Rangkaian festival pada 11-13 Agustus 2026 dimulai dengan kegiatan bertajuk “Learning Beyond The Classroom”. Melalui program tersebut, pengunjung dapat melihat secara langsung gambaran aktivitas pembelajaran yang biasanya berlangsung di sekolah. 

Kelas yang diperkenalkan mencakup jenjang taman kanak-kanak, sekolah dasar hingga sekolah menengah pertama.
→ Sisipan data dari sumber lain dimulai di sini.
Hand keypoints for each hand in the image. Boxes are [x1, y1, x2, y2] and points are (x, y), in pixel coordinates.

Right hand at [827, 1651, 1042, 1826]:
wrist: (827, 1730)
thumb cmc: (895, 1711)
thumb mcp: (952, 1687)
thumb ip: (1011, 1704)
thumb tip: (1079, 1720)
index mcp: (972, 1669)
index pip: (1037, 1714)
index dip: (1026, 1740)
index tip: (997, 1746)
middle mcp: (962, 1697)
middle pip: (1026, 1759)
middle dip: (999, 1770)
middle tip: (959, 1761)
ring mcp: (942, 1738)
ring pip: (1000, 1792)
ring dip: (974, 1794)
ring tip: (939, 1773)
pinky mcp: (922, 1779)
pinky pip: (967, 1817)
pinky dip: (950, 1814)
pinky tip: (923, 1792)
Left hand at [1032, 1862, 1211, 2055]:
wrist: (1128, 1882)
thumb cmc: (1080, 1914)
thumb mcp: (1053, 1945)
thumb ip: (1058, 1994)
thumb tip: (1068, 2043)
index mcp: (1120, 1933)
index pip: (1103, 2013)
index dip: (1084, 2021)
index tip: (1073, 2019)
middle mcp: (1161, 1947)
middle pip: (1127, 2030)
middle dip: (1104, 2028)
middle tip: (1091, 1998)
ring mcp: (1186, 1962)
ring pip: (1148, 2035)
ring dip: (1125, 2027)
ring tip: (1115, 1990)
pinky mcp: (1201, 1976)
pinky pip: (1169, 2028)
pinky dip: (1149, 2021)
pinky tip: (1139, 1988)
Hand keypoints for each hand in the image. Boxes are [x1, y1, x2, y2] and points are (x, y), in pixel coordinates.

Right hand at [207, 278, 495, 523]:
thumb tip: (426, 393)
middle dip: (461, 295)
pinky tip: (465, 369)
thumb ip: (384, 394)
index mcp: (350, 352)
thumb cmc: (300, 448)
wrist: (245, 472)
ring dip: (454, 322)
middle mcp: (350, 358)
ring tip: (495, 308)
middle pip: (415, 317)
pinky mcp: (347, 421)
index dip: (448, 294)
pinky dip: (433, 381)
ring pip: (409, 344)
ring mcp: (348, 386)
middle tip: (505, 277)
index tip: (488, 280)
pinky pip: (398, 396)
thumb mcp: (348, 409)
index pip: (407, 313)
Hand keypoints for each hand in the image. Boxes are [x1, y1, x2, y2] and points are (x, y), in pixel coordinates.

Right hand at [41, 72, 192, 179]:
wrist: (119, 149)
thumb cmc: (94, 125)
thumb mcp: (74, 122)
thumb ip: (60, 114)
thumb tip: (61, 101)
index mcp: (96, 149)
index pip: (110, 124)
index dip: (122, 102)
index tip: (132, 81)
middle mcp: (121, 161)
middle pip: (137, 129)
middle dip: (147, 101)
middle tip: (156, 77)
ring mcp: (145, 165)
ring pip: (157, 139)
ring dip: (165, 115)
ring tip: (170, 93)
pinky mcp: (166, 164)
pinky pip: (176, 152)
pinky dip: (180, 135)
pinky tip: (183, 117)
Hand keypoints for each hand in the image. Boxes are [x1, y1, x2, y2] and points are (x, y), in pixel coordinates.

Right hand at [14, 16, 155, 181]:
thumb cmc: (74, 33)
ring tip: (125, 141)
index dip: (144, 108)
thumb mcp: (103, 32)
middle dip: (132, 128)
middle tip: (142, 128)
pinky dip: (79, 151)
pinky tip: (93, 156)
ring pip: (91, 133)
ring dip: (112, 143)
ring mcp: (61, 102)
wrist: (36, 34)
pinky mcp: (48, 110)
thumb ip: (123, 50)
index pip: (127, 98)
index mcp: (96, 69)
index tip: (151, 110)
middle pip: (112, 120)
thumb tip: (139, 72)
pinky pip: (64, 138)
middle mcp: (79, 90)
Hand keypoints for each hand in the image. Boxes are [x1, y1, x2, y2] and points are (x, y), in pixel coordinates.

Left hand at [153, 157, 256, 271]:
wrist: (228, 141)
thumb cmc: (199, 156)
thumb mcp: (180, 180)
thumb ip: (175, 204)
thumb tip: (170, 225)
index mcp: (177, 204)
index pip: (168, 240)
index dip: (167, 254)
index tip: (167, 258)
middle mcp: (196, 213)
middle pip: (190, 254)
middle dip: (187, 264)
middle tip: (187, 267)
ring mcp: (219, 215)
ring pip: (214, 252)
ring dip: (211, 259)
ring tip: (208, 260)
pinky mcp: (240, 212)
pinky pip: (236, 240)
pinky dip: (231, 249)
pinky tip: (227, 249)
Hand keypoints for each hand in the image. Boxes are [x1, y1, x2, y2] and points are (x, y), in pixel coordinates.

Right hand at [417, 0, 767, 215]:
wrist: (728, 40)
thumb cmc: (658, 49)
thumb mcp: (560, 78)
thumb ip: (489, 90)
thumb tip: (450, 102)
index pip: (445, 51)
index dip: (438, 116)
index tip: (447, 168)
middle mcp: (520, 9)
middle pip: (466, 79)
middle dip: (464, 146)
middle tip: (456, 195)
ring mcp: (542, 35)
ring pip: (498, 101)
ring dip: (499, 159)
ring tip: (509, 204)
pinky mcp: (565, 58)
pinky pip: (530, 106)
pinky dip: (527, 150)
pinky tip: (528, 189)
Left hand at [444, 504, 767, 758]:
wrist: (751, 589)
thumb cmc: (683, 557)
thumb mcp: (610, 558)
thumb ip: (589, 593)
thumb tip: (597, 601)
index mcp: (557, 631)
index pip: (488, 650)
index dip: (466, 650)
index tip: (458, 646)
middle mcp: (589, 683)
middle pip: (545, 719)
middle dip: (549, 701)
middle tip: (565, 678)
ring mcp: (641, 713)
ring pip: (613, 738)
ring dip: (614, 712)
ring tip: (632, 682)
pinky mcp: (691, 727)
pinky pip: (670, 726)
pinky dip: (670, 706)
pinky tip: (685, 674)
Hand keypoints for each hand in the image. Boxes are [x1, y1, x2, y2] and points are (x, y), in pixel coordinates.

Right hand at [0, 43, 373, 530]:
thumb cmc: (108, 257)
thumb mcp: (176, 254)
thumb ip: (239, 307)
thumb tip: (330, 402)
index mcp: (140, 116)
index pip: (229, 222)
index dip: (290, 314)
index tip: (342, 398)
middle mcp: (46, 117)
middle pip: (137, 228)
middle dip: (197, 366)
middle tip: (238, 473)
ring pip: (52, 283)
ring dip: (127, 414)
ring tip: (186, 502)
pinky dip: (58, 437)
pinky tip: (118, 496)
Anak dan orang tua pun dapat memperoleh pengalaman berbeda dibandingkan sekadar menyaksikan kegiatan pembelajaran melalui media sosial ataupun saat berkunjung ke sekolah.

Praktisi Pendidikan Anak Usia Dini BPK PENABUR Jakarta Sri Lestari menilai jenjang pendidikan usia dini memiliki peran penting dalam membangun fondasi belajar anak. 

Menurutnya, dunia anak yang dekat dengan aktivitas bermain dapat menjadi pintu masuk untuk memperkenalkan konsep pembelajaran dengan cara yang menyenangkan.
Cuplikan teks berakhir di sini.